Cognitive Behavioral Therapy
A wave of therapeutic techniques, such as mindfulness meditation and dialectical behavior therapy, targeting the mind–body connection has gained prominence in the past decade or so. Of these the emergence of Cognitive Behavioral Therapy (CBT) in 1960s and 1970s is the most promising- a therapeutic talk therapy that examines how one’s thoughts and feelings influence behavior, helps spot what is wrong in their method of thinking that affect behavior and ways to eliminate those maladaptive beliefs by emphasizing emotional regulation.
Though initially mainly used to treat phobias and anxiety disorders, CBT has since expanded its reach to a wide range of maladies including suicidal thoughts, bulimia, anger, stress and mental illnesses that cause pain.
Memory manipulation or creating false memories is one of the most significant advances of the decade in brain science. It throws considerable light on one of the greatest mysteries of the brain – how neural circuitry stores a memory or a given recollection!

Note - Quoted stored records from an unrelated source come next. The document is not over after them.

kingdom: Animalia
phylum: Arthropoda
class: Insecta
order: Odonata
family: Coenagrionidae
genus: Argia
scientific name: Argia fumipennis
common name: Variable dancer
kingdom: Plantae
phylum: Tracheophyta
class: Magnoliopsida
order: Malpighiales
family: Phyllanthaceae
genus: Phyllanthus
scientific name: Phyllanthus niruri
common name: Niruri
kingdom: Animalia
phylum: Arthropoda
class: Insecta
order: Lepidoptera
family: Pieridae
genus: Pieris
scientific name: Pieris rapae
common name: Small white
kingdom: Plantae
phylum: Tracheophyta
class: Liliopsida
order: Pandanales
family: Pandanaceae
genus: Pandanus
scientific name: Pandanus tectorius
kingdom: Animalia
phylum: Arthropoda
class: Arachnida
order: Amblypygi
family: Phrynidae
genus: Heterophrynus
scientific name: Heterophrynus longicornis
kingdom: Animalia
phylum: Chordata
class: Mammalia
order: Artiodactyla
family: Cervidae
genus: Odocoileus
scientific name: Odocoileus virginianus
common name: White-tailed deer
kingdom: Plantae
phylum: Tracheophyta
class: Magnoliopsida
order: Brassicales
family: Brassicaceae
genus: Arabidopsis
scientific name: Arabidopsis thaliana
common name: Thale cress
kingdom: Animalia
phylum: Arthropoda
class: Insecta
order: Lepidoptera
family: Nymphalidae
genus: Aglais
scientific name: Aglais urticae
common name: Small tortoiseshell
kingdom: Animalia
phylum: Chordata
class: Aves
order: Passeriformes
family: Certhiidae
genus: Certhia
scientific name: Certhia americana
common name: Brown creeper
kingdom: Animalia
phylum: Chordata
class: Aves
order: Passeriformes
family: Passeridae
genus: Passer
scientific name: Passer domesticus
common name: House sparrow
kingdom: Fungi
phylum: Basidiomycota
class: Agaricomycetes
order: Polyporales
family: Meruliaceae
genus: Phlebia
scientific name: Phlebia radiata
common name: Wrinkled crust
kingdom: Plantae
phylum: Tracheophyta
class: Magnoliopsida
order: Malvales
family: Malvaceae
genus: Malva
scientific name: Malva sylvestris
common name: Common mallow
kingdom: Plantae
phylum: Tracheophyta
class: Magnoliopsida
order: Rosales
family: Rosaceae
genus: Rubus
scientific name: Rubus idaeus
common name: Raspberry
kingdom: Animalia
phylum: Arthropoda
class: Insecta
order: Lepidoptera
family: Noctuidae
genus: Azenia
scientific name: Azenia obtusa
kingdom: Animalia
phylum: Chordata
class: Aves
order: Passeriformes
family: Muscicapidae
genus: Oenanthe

Memory formation as well as recollection is an actively evolving plastic process that involves several different parts of the brain and it was discovered that biochemical processes could cause memories to shift over time or trigger specific memories.
These discoveries have further led scientists to tinker with injectable chemicals that can inhibit memory-forming proteins and erase selective maladaptive feelings or trick one into forming entirely false memories, finding good use in treating several brain-related maladies.
In 2003, the Allen Institute for Brain Science was formed to study the functioning of the brain. This institute build vast free online databases or atlases where they mapped & recorded brain connections or brain mappings, viz. results pertaining to the regions of gene activity and information processing by these genetic circuits.
These free and comprehensive brain activity maps have since significantly contributed in helping research engineers to study the expression of specific cell types and thus, discover genes relevant to certain diseases or behaviors. With funds to the tune of USD 8.7 million flowing in to back it, this project is all set to revamp the way we approach the prognosis and treatment of the several brain diseases and disorders.
The Brain GPS discovery that has made Britt and Edvard Moser the recipients of the prestigious Nobel Prize in Physiology or Medicine in 2014, relates to discovering “place cells” or “grid cells”- neuronal cells that lie in the hippocampus and fire in a grid-like, hexagonal pattern to track an animal’s updated location. This remarkable discovery has helped in deciphering our spatial reasoning skills or our innate ability to navigate from one place to another
One of the greatest discoveries in brain science in recent times is that of brain plasticity or the ability of the brain to change or reorganize itself by forming new connections between neurons throughout life. This discovery has opened new avenues for anyone interested in boosting mental potentials and abilities to learn.
It is an age-old view that adult brains are less malleable than a kid’s brain. Instead, the concept of brain plasticity has proved the reverse to be true, showing how one can improve the brain and make it sharper and smarter by observing the brain as it learns new information and understanding the mechanisms of plasticity.
This discovery by Ed Boyden presents us with a technique of switching individual neurons on or off with light, thereby altering the cruder standard methods of activating or deactivating neural networks and helping Neuroscience labs elucidate their role in a particular behavior or disease.
Optogenetics has significantly contributed in learning the contribution of neurons to behavior, perception and cognition and deciphering how various brain cells elicit thoughts and movements.